Well, if you've been keeping up, you know that I've been a busy old bee. Selling the book and working on Gumbo Press have taken up a lot of my time - along with the usual round of teaching/marking/living etc.
It's now fewer than four weeks since its arrival, and the first edition of 31 has all but sold out (2 copies left, if you're interested... Buy online now!). This was at least partly thanks to the interest of the audience at the Bugged reading who bought all the copies I had with me. I have other readings coming up, so have ordered a second edition. The first of these readings is my customary visit to the Bad Language at the end of April, but this will be followed by two guest slots - one for a writing group in Oldham and another for an open-mic evening in Cheshire, and a couple of other possible appearances, about which more as I have it.
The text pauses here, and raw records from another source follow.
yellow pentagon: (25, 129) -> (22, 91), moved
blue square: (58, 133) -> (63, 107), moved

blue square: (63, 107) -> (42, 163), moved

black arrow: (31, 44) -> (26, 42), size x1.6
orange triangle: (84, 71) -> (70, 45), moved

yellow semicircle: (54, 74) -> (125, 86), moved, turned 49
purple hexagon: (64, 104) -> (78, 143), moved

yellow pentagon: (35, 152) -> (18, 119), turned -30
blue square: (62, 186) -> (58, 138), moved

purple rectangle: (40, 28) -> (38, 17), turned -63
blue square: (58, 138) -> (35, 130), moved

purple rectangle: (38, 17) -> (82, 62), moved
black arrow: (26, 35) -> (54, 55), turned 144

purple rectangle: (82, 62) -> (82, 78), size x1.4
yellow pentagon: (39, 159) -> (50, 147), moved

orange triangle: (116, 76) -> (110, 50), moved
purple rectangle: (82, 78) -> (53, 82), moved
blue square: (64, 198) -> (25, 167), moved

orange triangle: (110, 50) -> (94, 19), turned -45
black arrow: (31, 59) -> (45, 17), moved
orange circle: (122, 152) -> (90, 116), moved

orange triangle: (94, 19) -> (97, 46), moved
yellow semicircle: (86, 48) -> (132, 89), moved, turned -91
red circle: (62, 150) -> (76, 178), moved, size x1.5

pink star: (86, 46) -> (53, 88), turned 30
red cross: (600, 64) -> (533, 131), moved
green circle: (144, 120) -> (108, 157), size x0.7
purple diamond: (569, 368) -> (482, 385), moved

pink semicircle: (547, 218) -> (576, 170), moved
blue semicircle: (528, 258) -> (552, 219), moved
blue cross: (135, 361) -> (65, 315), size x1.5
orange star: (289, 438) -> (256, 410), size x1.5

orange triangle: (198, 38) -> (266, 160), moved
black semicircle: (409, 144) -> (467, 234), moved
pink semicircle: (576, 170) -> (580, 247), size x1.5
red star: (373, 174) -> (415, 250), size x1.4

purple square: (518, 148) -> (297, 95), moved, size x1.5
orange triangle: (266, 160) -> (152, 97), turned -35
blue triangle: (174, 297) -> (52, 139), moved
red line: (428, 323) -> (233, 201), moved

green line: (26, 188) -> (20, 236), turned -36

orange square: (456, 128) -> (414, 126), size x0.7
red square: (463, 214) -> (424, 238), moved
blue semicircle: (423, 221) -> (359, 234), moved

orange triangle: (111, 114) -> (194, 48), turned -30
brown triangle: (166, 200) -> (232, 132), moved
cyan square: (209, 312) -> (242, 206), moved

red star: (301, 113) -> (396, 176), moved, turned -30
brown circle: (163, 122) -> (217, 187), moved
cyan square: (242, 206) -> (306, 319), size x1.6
As if these weren't enough, Gumbo Press has been taking off. The website has been built, designed and redesigned. Exciting ideas have been formulated and, as of writing, we already have over 40 submissions with 11 days still to go before the deadline. Winning Words asked me to write a blog entry for them about it, which will hopefully help promote the first issue of the magazine.
In the midst of all this, and my return to teaching at Winchester next week, I have taken on another project. Crazy? Me? Possibly.
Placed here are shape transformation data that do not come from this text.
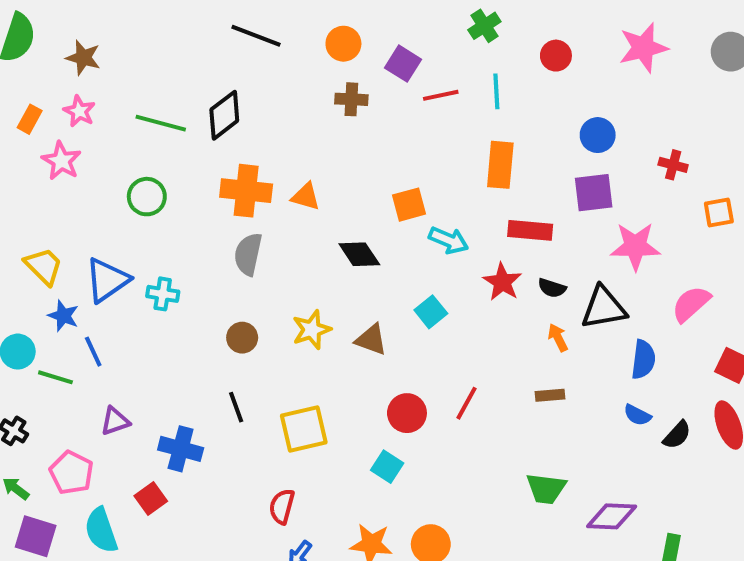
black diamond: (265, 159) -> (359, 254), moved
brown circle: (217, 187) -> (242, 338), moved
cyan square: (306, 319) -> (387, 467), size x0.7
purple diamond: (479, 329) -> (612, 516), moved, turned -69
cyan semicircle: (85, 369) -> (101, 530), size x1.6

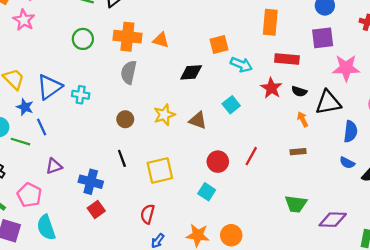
green circle: (147, 197) -> (83, 39), moved
black diamond: (359, 254) -> (191, 72), turned -60
red square: (151, 498) -> (96, 210), moved

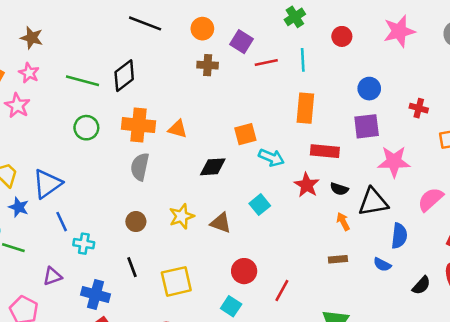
cyan cross: (81, 95) -> (84, 244), moved
blue line: (42, 127) -> (62, 222), moved
red line: (251, 156) -> (282, 291), moved
blue semicircle: (347, 163) -> (382, 265), moved

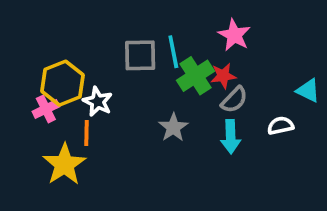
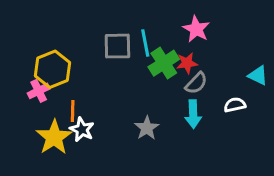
white star: (98, 102) -> (82, 130), moved
gray star: (173, 127) -> (147, 128), moved

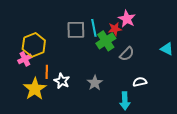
red star: (187, 63) -> (115, 29), moved
white semicircle: (235, 105) -> (140, 82), moved
cyan arrow: (193, 114) -> (125, 101), moved
white star: (82, 130) -> (62, 81), moved

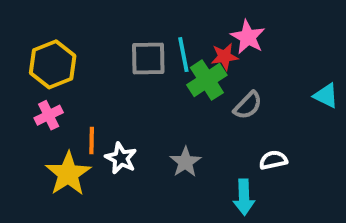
yellow hexagon: (34, 45) -> (53, 64), moved

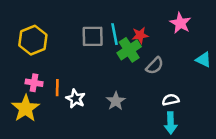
pink star: (248, 37) -> (180, 23), moved
pink cross: (49, 115) -> (34, 83), moved, turned 35
yellow star: (68, 174) -> (26, 108), moved
cyan arrow: (244, 197) -> (171, 123), moved

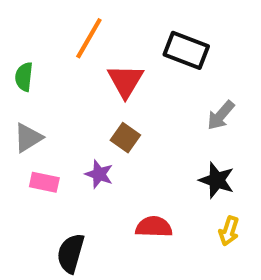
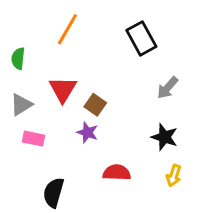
black rectangle: (186, 50) -> (141, 38), turned 40
red triangle: (125, 81) -> (63, 89), moved
purple star: (99, 174) -> (87, 132), moved

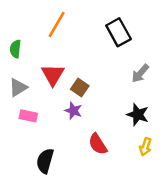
red semicircle: (117, 173) -> (98, 144), turned -125

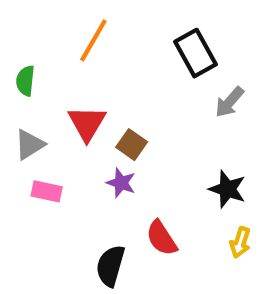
gray arrow: (140, 73) -> (230, 102), moved
black semicircle: (45, 161) -> (110, 266), moved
Following on from the success of CalFlaWriMo, without which 31 wouldn't exist at all, I have decided to do something similar, but with longer stories. So, my latest plan is to write 15 brand new short stories (not flashes) of no less than 1500 words each, before the end of May. It may kill me, but it's got to be worth a go.
I started the first one on Friday, 15th April. It was a story which had been working around in my mind for a while, so I had a pretty fair idea of how it was going to go on the page. I was wrong.
I have obviously got so used to the quick fix that is flash-fiction, that the mental muscles that work on the longer form of the full short story have atrophied. It took me over 4 hours to get the first 1000 words done. I knew the story, but a combination of old-fashioned resistance, being daunted by the task, and just trying to remember how to write one of the damn things, held me back. I realised, as I struggled with it, how much more you can put into a short story, but also how much more you HAVE to put into a short story. In a flash, character, setting, even plot, can be implied rather than described. In a short story, all of these elements have to be there in actuality, but you also have to keep them short, and to the point. Just as with a flash, there is no room for spare words. Every single one has to serve the story, but in a longer story, the job of picking your way through them is so much harder.
Anyway, long story short (no pun intended), I crested the half way point and picked up speed as I came down the other side. The story ended up at around 2700 words, with the last 1700 only taking 1 hour. Job done, one down, fourteen to go.
This morning, I sat down to write the next one. This was based on another idea which I have also been mulling over for a while. I thought it might be easier, but no. The resistance kicked in, and this time I have ground to a halt after little more than 150 words. There was even an hour break as I tried to find the right name for my character, without which I couldn't complete the first sentence.
Maybe I'm trying to hard. Maybe I have too much else on my plate to tackle this at the moment. Maybe the deadline is just too far off and the panicky adrenaline hasn't arrived yet. Whatever, I'm not going to give up. My goal with this project is to make my brain and my spirit bend to my will, so that writing one of these stories starts to feel as easy as writing a flash. And I guess that's why I'm doing it.
So, wish me well. And if you see me at a reading, and I look tired and lost, just leave me, I'll be fine.